A DECOMPOSING fin whale has left a thick, oily slick in the normally crystal clear waters near Albany, Western Australia.
Aerial photographs of the rotting carcass which washed ashore on Cheynes Beach, 470km south of Perth, show the enormous scale of the 50-tonne whale, which measures up to 23m.
The rotting flesh was "very smelly" according to photographer Matt Smith. And it's attracting its share of sharks.
Footage from above shows a number of sharks swimming close to shore, drawn in by the blubber and oil in the water.

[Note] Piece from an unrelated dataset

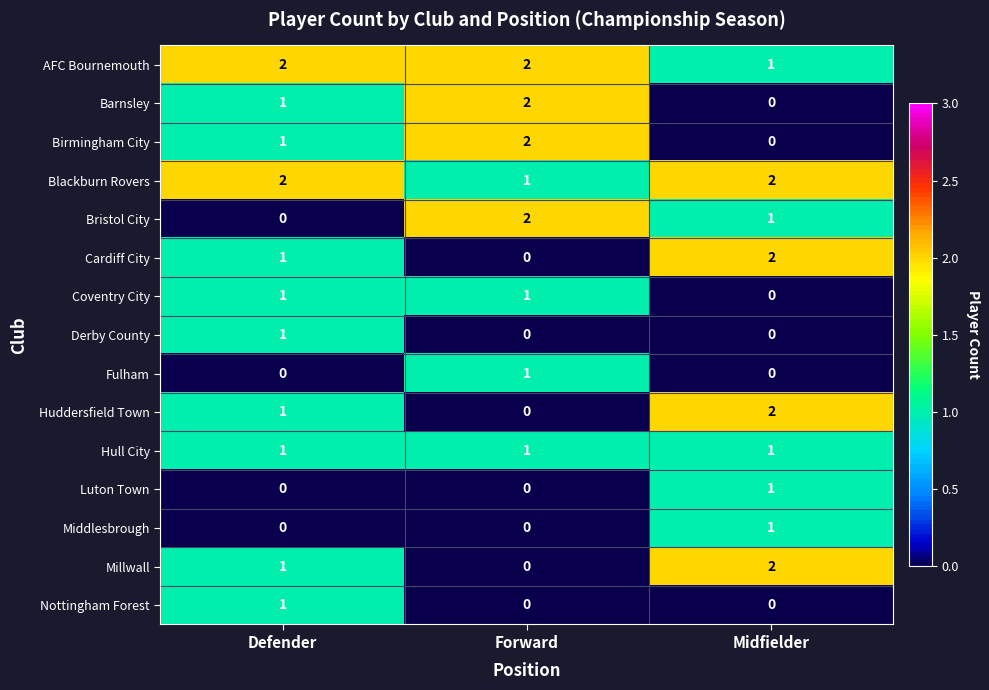

Is it true that Coventry City equals 1 at Defender?

True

It's believed the sharks were as big as 5m and are believed to be great whites.
The whale was so large it had to be cut up with a flensing knife and a chainsaw, the photographer said on Facebook.
The West Australian reports six truckloads of flesh, blubber and bones were taken from the shoreline to landfill in Albany on Tuesday and Wednesday.
The beach was closed by City of Albany rangers as the deconstruction process got underway. Photographs show the bloated mammal being manoeuvred by an excavator. The machine struggles under the weight of the 50 tonne carcass.
Fin whales are rarely seen and are endangered. Whales migrate along the southern coast of WA at the start of Winter each year.